## ACTION ITEM
Reproduce every line of the entries below verbatim, omitting the pictures.

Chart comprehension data
------------------------------------------------------------------------
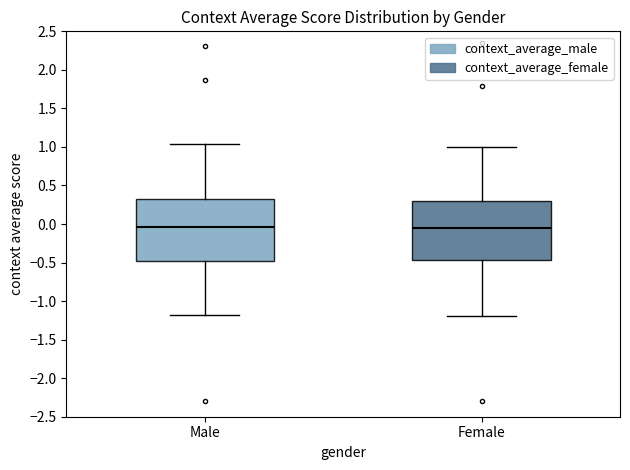

Reading left to right, transcribe this box plot: for each box, give where its median line is, the range the box spans, and where its two whiskers end, as read against the y-axis. The values are not printed on the chart, so give them approximately, as read against the axis.

Male: median -0.05, box -0.50 to 0.30, whiskers -1.20 to 1.05
Female: median -0.05, box -0.45 to 0.30, whiskers -1.20 to 1.00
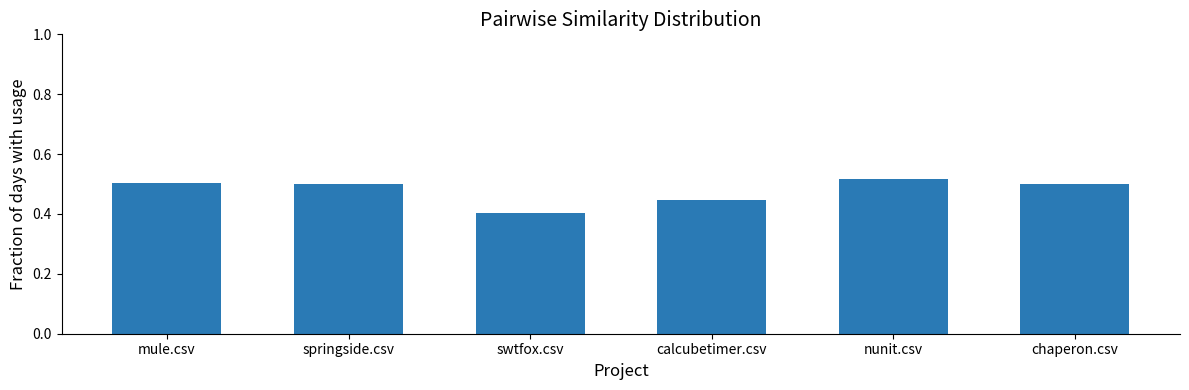

What is the sum of the values at swtfox.csv and mule.csv?

0.9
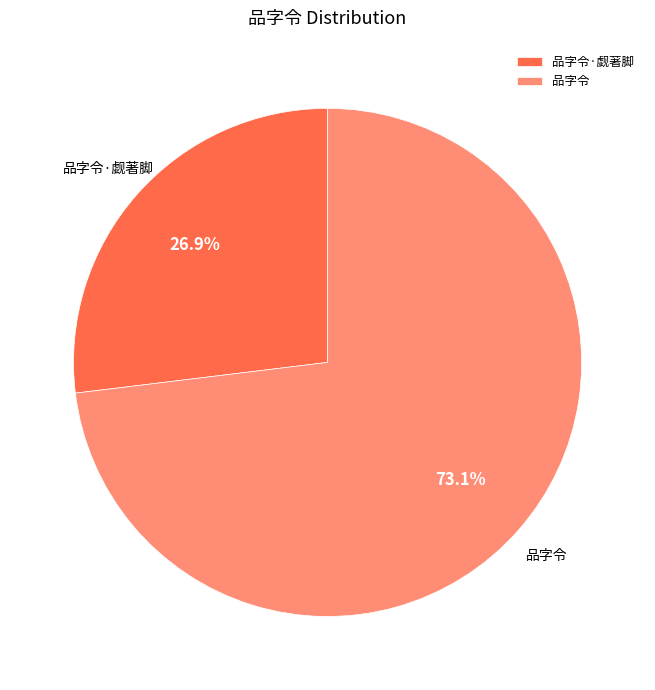

What portion of the pie excludes 品字令?

26.9%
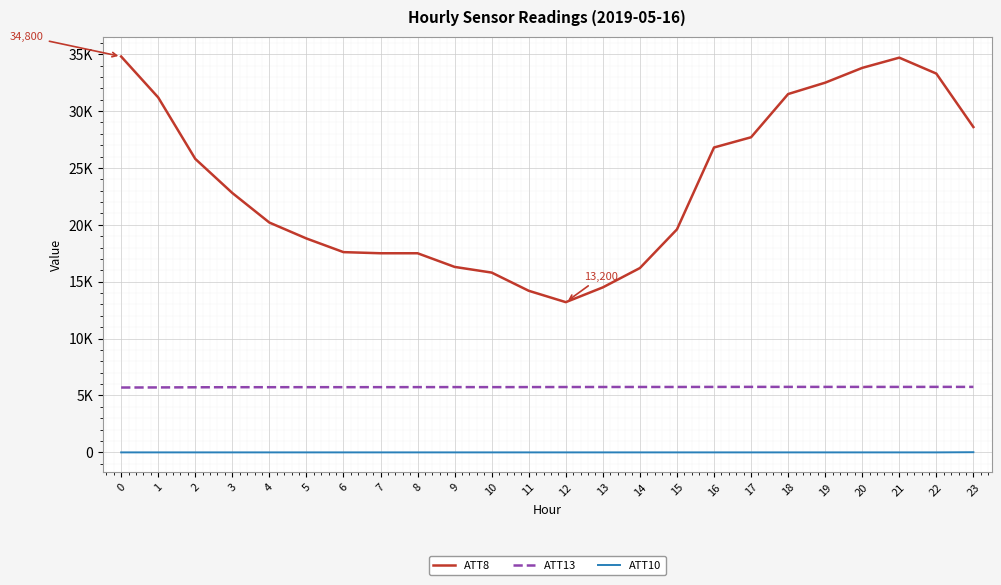

What are all the series names shown in the legend?

ATT8, ATT13, ATT10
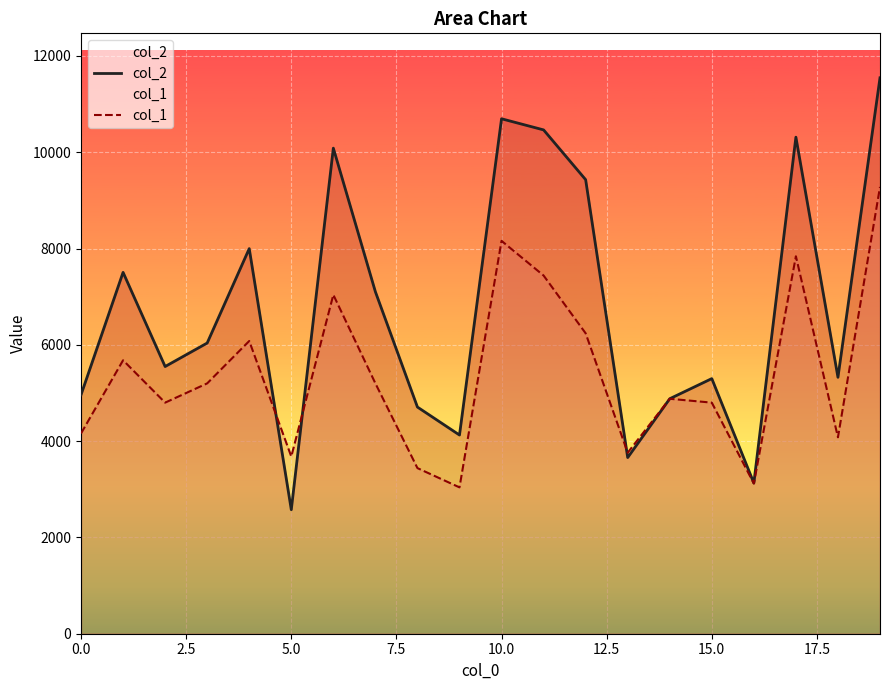

At which category is the sum across all series the highest?

19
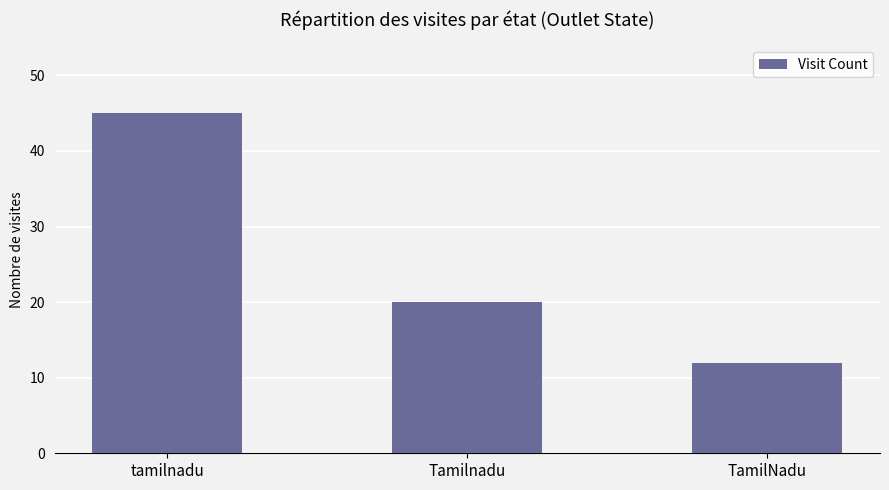

True or false: the data shows 45 at tamilnadu.

True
------------------------------------------------------------------------
## SOLUTION TO THIS PROBLEM
Reading left to right, transcribe this box plot: for each box, give where its median line is, the range the box spans, and where its two whiskers end, as read against the y-axis. The values are not printed on the chart, so give them approximately, as read against the axis.

Male: median -0.05, box -0.50 to 0.30, whiskers -1.20 to 1.05
Female: median -0.05, box -0.45 to 0.30, whiskers -1.20 to 1.00

What is the sum of the values at swtfox.csv and mule.csv?

0.9

What portion of the pie excludes 品字令?

26.9%

What are all the series names shown in the legend?

ATT8, ATT13, ATT10

At which category is the sum across all series the highest?

19

True or false: the data shows 45 at tamilnadu.

True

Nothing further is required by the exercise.